Source document:
==========

This is much safer than directly reading the whole repository.

But Grep must also control:

search root
include/exclude patterns
maximum matches
context lines per match
binary file skipping
hidden directory policy
secrets path denial

Otherwise the model can easily sweep up a large amount of irrelevant content with a broad keyword.

3. Search Permission Focuses on Scope and Budget

Search can usually be treated as read-only.

But read-only does not mean risk-free.

Grep("OPENAI_API_KEY", "/Users/me") is read-only.

But it clearly should not be auto-allowed.

So search permission should look at two things:

Where are you searching?
What are you searching for?

Searching project source is usually low risk.

Searching .env, key files, whole-disk paths, and highly sensitive directories should be denied or ask for confirmation.

Searching ordinary business keywords is usually low risk.

Searching obvious secret patterns such as AKIA, PRIVATE KEY, and password= should also trigger sensitive policy.

This is how search differs from file tools:

File tool risk focuses on single paths and writes.
Search tool risk focuses on scope expansion and result leakage.

4. Search Should Guide Read, Not Replace Read

Search results only say "this may be relevant."

They cannot replace reading the file.

If Grep returns:

src/sum.ts:12:return a - b

The model must not call Edit directly from that single line.

It does not have full context.

It has not established readFileState.

A healthy chain is:

Grep finds candidates
-> Read the specific file
-> Edit based on the read baseline

This discipline greatly reduces accidental edits.

Search tools are not for helping the model "guess" faster.

They are for helping the model read fewer wrong things.

6. Terminal Tool: Bash Is the Most Useful and Most Dangerous Local Capability

If many people could give a code Agent only one local tool, they would choose Bash.

Bash is too powerful.

It can:

run tests
build the project
inspect git status
start a dev server
call package managers
run scripts
read files
search text
modify files
download over the network
delete directories
commit code
publish packages

That is also Bash's biggest problem.

Read risk can be governed around paths.

Edit risk can be governed around file baselines.

Grep risk can be governed around search scope.

But Bash input is a shell string.

The string may contain pipes, redirections, variables, subcommands, logical operators, script interpreters, environment variables, and download-then-execute.

So Bash should not be treated as a "universal tool."

It should be treated as a small execution runtime.

1. Bash Input Is More Than command

A healthy Bash tool input should not only be:

{
  "command": "npm test"
}

It should also include:

{
  "command": "npm test -- --runInBand",
  "description": "Run the test suite",
  "timeoutMs": 120000,
  "runInBackground": false,
  "cwd": "."
}

description is used by permission prompts, logs, UI, and audit.

timeoutMs prevents commands from hanging forever.

runInBackground lets dev servers, watchers, and long builds avoid blocking the main loop.

cwd makes the execution working directory explicit.

These fields are not decoration.

They turn a shell command from a string into a governable execution unit.

==========

Your assignment: Rewrite the part of the agent tools article that starts at "Otherwise the model" and stops after "not mean risk-free.", swapping "read-only" for "side-effect-free".

==========

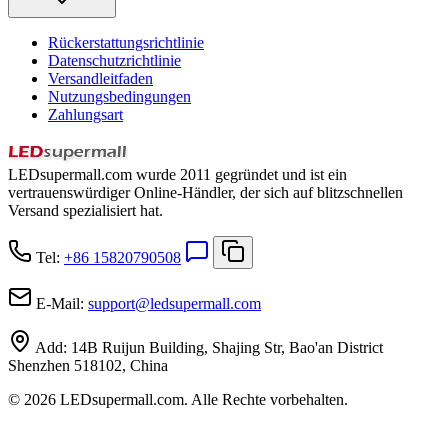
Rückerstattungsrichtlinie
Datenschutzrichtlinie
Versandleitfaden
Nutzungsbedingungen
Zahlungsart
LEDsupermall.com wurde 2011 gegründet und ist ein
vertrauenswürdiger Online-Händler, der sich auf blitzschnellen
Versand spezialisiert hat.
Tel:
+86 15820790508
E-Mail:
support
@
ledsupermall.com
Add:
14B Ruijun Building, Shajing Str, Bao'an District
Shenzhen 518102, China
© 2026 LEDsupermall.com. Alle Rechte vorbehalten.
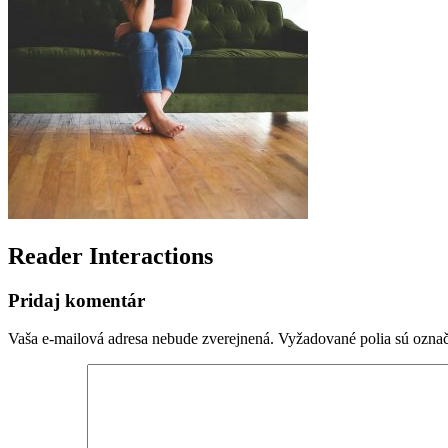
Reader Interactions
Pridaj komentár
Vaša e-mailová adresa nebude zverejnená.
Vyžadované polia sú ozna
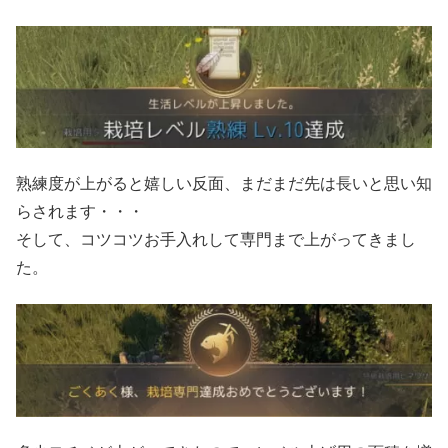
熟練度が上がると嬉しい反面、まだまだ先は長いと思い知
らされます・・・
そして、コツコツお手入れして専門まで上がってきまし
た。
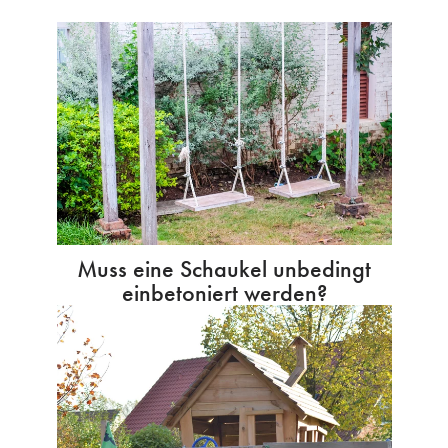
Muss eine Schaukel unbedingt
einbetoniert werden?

==========

Result:
Otherwise the model can easily sweep up a large amount of irrelevant content with a broad keyword.

3. Search Permission Focuses on Scope and Budget

Search can usually be treated as side-effect-free.

But side-effect-free does not mean risk-free.